AIM OF THE EXERCISE:
Your task is to reproduce the listing exactly, without its images.

DATA SHOWN:
⁂

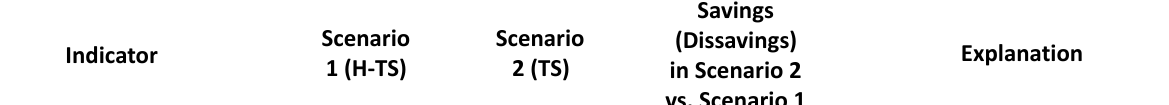
Table 6. Quantitative assessment of selected indicators for the dispersed and compact development scenarios in the Leipzig-Halle Region. Dissavings are shown in parentheses with a negative sign. By slow modes of transportation, we refer to walking and cycling. (Cont.)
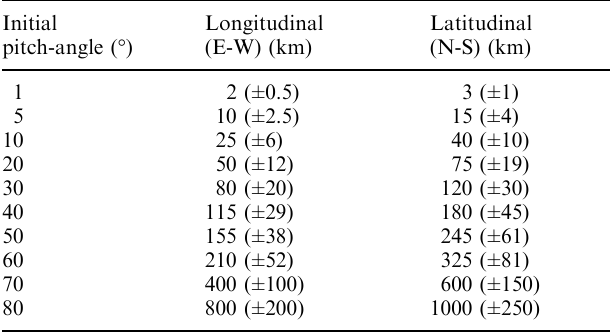
E-W is geomagnetic east-west direction, N-S is geomagnetic north- south direction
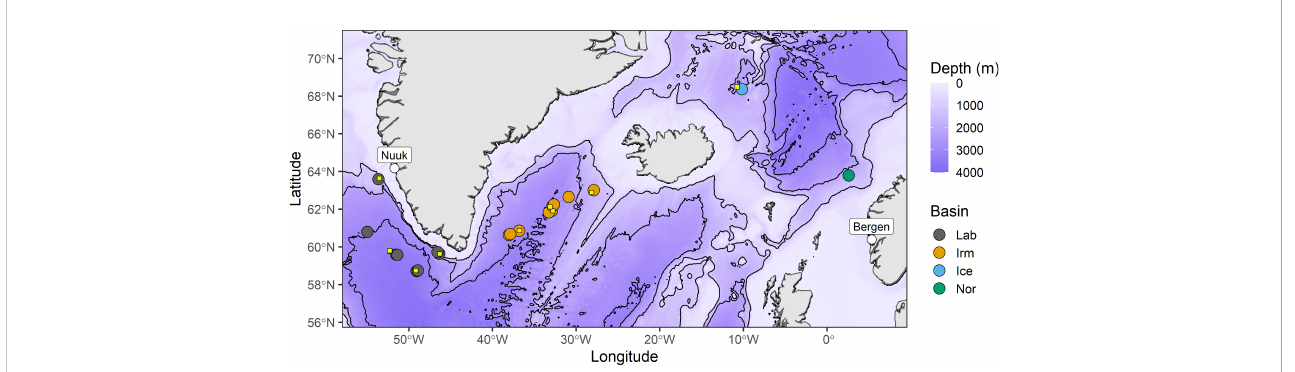
FIGURE 1 Map of the surveyed area from the Euro-BASIN expedition in May-June 2013. Coloured circles denote trawl stations from which fi sh stomachs were collected and processed. Small yellow squares show the position of the MOCNESS sampling stations that subsequently were used to calculate Ivlev ’ s electivity indices for Benthosema glaciale prey items (see section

⁂

FINISHED TASK:
Table 6. Quantitative assessment of selected indicators for the dispersed and compact development scenarios in the Leipzig-Halle Region. Dissavings are shown in parentheses with a negative sign. By slow modes of transportation, we refer to walking and cycling. (Cont.)
E-W is geomagnetic east-west direction, N-S is geomagnetic north- south direction
FIGURE 1 Map of the surveyed area from the Euro-BASIN expedition in May-June 2013. Coloured circles denote trawl stations from which fi sh stomachs were collected and processed. Small yellow squares show the position of the MOCNESS sampling stations that subsequently were used to calculate Ivlev ’ s electivity indices for Benthosema glaciale prey items (see section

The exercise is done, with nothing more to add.